Quattrofangs · 29/10/2009 00:57

I don't know about financial independence being an illusion if you have children. I can't understand that comment.

I do know that I am not reliant in any way upon DH or his income to sustain my lifestyle and that of our children. It means he can have a midlife crisis and run off with his secretary if he chooses. I think that's financial independence, isn't it?

marantha · 29/10/2009 07:38

You made a contract with your husband to support each other when you married. Support does not have to mean financial. As long as you both feel you are contributing and that the other person is too, it's nobody else's business.
The myth that every woman wants a career is pernicious bt. Fact is, in a FAMILY setting- I appreciate that there are women who have no desire for children and want to concentrate on having a career- most men are happy providing for their family financially and most women are happy looking after their children in their formative years.
Don't you feel guilty about being one of them. You're normal.

WinkyWinkola · 29/10/2009 08:37

Hear hear, messalina.

SorciereAnna · 29/10/2009 08:42

That's a very unsympathetic attitude messalina.

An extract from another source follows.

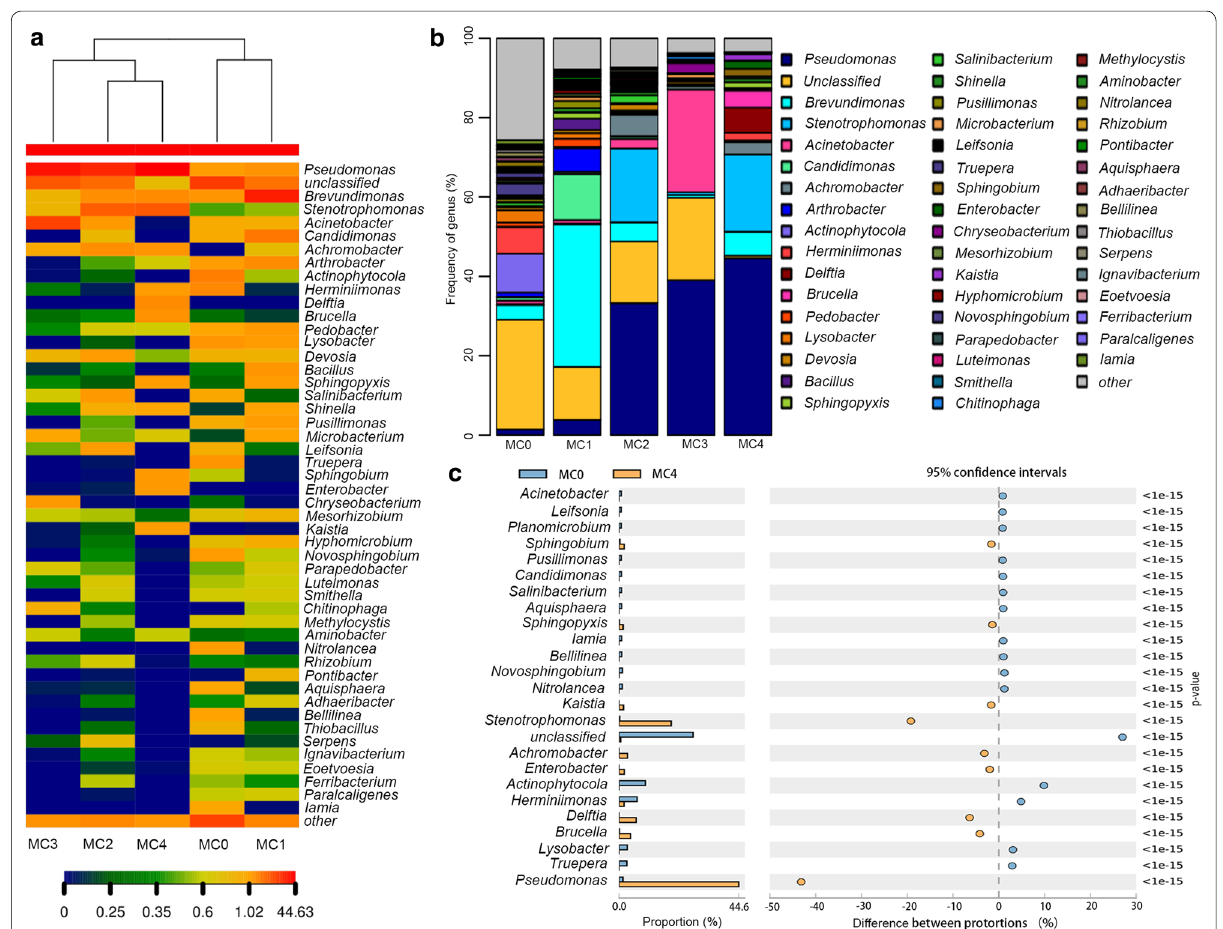
Fig. 1 Dynamic composition changes of microbial communities, heatmap of genus ( a ), microbial communities composition changes ( b ), genus difference between MC0 and MC4 ( c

What the endless lengthy posts on this subject on MN show is that the decisions surrounding work and childcare are some of the very hardest decisions families have to make.

Good for you if it happened easily - but please recognise your own good fortune.

sabire · 29/10/2009 08:51

"My opinion is you do what makes you and your children happy"

I find it fascinating that whenever these discussions bubble up the focus is overwhelmingly on the needs and desires of adults, and that the needs and desires of babies and small children, if referred to at all are just nodded to in passing, usually as some sort of adjunct to our own feelings.

Why can't we acknowledge that sometimes (unfortunately) what makes parents 'happy' doesn't always suit children and isn't necessarily good for them?

Or is there some golden rule: if it's right for me, then it must be best for you too?

Thank god we're not expected to accept that as a guiding principle in any of our other close relationships.......

Personally, as a mum who's worked part-time since her eldest was 5 weeks old, (out of both necessity and preference) my attitude to work and childcare has changed radically since my children have been able to clearly articulate their own feelings about what makes them feel happy and secure.

SorciereAnna · 29/10/2009 08:54

Small primary-aged children would always prefer their mother or father to be waiting at the school gate at going home time, and to spend the rest of the day with their parent(s) based in and around their own home. There is absolutely no question about this - I observe hundreds of children at DD's school each week and have ample examples of children's reactions to parents vs. other carers.